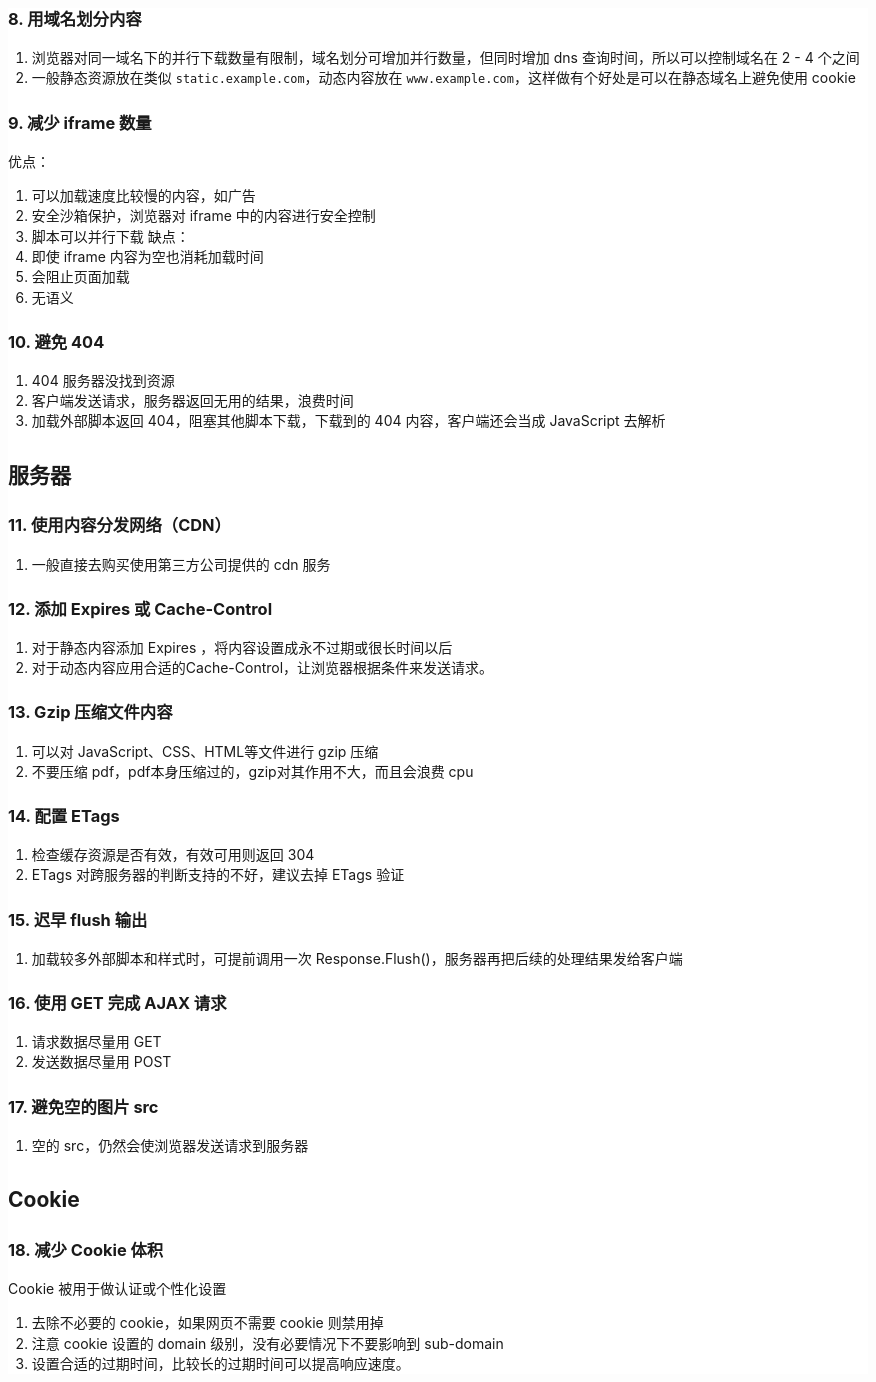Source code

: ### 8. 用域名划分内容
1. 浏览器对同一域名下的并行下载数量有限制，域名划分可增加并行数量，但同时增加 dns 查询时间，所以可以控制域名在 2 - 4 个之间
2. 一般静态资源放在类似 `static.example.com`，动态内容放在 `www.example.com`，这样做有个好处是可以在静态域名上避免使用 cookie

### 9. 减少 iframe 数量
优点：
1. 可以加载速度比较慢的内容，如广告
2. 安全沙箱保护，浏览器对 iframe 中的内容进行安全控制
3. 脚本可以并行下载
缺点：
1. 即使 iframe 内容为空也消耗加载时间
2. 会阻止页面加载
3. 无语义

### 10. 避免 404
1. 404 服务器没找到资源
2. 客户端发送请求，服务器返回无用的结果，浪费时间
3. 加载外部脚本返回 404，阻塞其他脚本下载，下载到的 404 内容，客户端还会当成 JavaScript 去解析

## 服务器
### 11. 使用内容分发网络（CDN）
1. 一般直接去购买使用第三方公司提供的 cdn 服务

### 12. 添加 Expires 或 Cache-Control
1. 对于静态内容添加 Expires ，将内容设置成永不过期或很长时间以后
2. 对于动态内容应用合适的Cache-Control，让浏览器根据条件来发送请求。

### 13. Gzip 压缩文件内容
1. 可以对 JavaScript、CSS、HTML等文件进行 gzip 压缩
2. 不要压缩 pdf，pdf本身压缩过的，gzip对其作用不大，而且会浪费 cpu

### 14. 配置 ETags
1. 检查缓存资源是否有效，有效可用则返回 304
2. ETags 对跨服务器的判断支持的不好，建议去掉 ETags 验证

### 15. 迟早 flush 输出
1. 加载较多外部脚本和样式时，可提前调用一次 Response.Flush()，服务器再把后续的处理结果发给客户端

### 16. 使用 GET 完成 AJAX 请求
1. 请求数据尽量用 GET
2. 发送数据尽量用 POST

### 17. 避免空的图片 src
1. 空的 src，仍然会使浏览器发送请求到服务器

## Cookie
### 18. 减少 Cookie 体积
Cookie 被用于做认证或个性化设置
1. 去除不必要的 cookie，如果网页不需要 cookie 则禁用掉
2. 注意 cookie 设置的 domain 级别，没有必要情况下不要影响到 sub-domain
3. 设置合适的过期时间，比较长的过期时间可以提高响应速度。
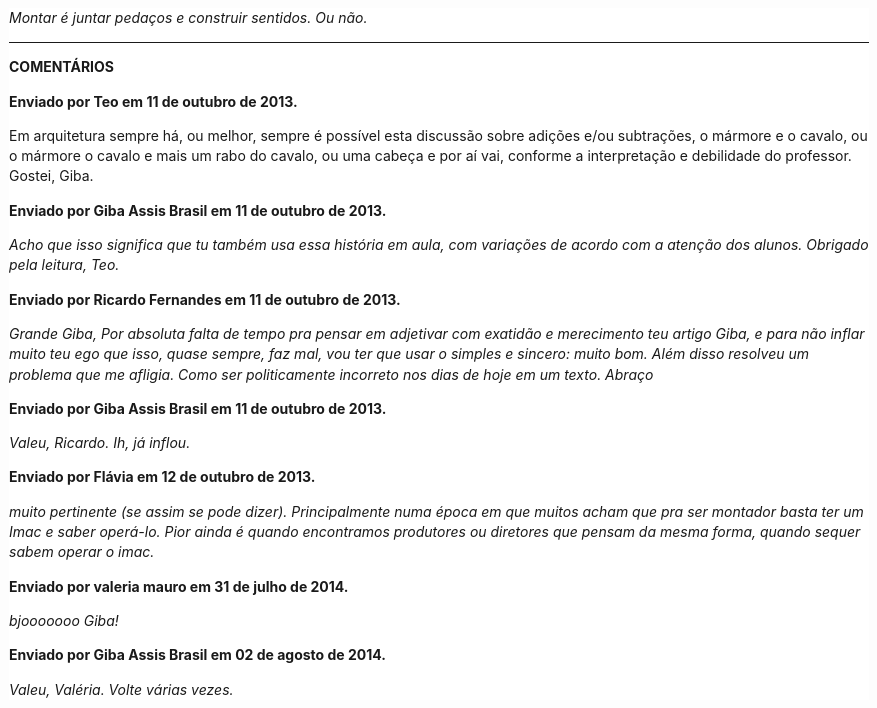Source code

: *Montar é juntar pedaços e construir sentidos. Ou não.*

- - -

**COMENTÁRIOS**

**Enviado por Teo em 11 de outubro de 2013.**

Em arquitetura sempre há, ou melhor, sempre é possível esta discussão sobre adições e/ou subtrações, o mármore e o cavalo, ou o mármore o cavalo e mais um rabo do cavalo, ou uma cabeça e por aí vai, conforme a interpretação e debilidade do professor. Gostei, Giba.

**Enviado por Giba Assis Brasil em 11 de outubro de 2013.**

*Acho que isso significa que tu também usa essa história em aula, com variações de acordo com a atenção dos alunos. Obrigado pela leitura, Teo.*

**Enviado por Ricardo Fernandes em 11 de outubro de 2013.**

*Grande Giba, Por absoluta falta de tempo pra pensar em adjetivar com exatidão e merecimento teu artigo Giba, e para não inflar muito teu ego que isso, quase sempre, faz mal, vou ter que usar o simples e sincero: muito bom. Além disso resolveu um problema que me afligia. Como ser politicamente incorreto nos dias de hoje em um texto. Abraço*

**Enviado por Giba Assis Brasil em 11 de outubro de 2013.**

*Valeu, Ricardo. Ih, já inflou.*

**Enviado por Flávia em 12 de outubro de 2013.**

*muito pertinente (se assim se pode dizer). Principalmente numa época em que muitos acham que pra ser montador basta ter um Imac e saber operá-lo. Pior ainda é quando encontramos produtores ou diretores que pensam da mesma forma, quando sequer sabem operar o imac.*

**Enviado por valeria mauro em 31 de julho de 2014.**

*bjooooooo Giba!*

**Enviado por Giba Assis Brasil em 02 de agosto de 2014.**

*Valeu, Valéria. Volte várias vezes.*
☆ ☆ ☆
[Problem description]: Rewrite the source text of all the items, replacing every "ETags" with "Entity Tags" and leaving everything else unchanged. Leave the pictures out of your answer.

[Result of the exercise]:
Source code

: ### 8. 用域名划分内容
1. 浏览器对同一域名下的并行下载数量有限制，域名划分可增加并行数量，但同时增加 dns 查询时间，所以可以控制域名在 2 - 4 个之间
2. 一般静态资源放在类似 `static.example.com`，动态内容放在 `www.example.com`，这样做有个好处是可以在静态域名上避免使用 cookie

### 9. 减少 iframe 数量
优点：
1. 可以加载速度比较慢的内容，如广告
2. 安全沙箱保护，浏览器对 iframe 中的内容进行安全控制
3. 脚本可以并行下载
缺点：
1. 即使 iframe 内容为空也消耗加载时间
2. 会阻止页面加载
3. 无语义

### 10. 避免 404
1. 404 服务器没找到资源
2. 客户端发送请求，服务器返回无用的结果，浪费时间
3. 加载外部脚本返回 404，阻塞其他脚本下载，下载到的 404 内容，客户端还会当成 JavaScript 去解析

## 服务器
### 11. 使用内容分发网络（CDN）
1. 一般直接去购买使用第三方公司提供的 cdn 服务

### 12. 添加 Expires 或 Cache-Control
1. 对于静态内容添加 Expires ，将内容设置成永不过期或很长时间以后
2. 对于动态内容应用合适的Cache-Control，让浏览器根据条件来发送请求。

### 13. Gzip 压缩文件内容
1. 可以对 JavaScript、CSS、HTML等文件进行 gzip 压缩
2. 不要压缩 pdf，pdf本身压缩过的，gzip对其作用不大，而且会浪费 cpu

### 14. 配置 Entity Tags
1. 检查缓存资源是否有效，有效可用则返回 304
2. Entity Tags 对跨服务器的判断支持的不好，建议去掉 Entity Tags 验证

### 15. 迟早 flush 输出
1. 加载较多外部脚本和样式时，可提前调用一次 Response.Flush()，服务器再把后续的处理结果发给客户端

### 16. 使用 GET 完成 AJAX 请求
1. 请求数据尽量用 GET
2. 发送数据尽量用 POST

### 17. 避免空的图片 src
1. 空的 src，仍然会使浏览器发送请求到服务器

## Cookie
### 18. 减少 Cookie 体积
Cookie 被用于做认证或个性化设置
1. 去除不必要的 cookie，如果网页不需要 cookie 则禁用掉
2. 注意 cookie 设置的 domain 级别，没有必要情况下不要影响到 sub-domain
3. 设置合适的过期时间，比较长的过期时间可以提高响应速度。
Source code

: *Montar é juntar pedaços e construir sentidos. Ou não.*

- - -

**COMENTÁRIOS**

**Enviado por Teo em 11 de outubro de 2013.**

Em arquitetura sempre há, ou melhor, sempre é possível esta discussão sobre adições e/ou subtrações, o mármore e o cavalo, ou o mármore o cavalo e mais um rabo do cavalo, ou uma cabeça e por aí vai, conforme a interpretação e debilidade do professor. Gostei, Giba.

**Enviado por Giba Assis Brasil em 11 de outubro de 2013.**

*Acho que isso significa que tu também usa essa história em aula, com variações de acordo com a atenção dos alunos. Obrigado pela leitura, Teo.*

**Enviado por Ricardo Fernandes em 11 de outubro de 2013.**

*Grande Giba, Por absoluta falta de tempo pra pensar em adjetivar com exatidão e merecimento teu artigo Giba, e para não inflar muito teu ego que isso, quase sempre, faz mal, vou ter que usar o simples e sincero: muito bom. Além disso resolveu um problema que me afligia. Como ser politicamente incorreto nos dias de hoje em um texto. Abraço*

**Enviado por Giba Assis Brasil em 11 de outubro de 2013.**

*Valeu, Ricardo. Ih, já inflou.*

**Enviado por Flávia em 12 de outubro de 2013.**

*muito pertinente (se assim se pode dizer). Principalmente numa época em que muitos acham que pra ser montador basta ter um Imac e saber operá-lo. Pior ainda é quando encontramos produtores ou diretores que pensam da mesma forma, quando sequer sabem operar o imac.*

**Enviado por valeria mauro em 31 de julho de 2014.**

*bjooooooo Giba!*

**Enviado por Giba Assis Brasil em 02 de agosto de 2014.**

*Valeu, Valéria. Volte várias vezes.*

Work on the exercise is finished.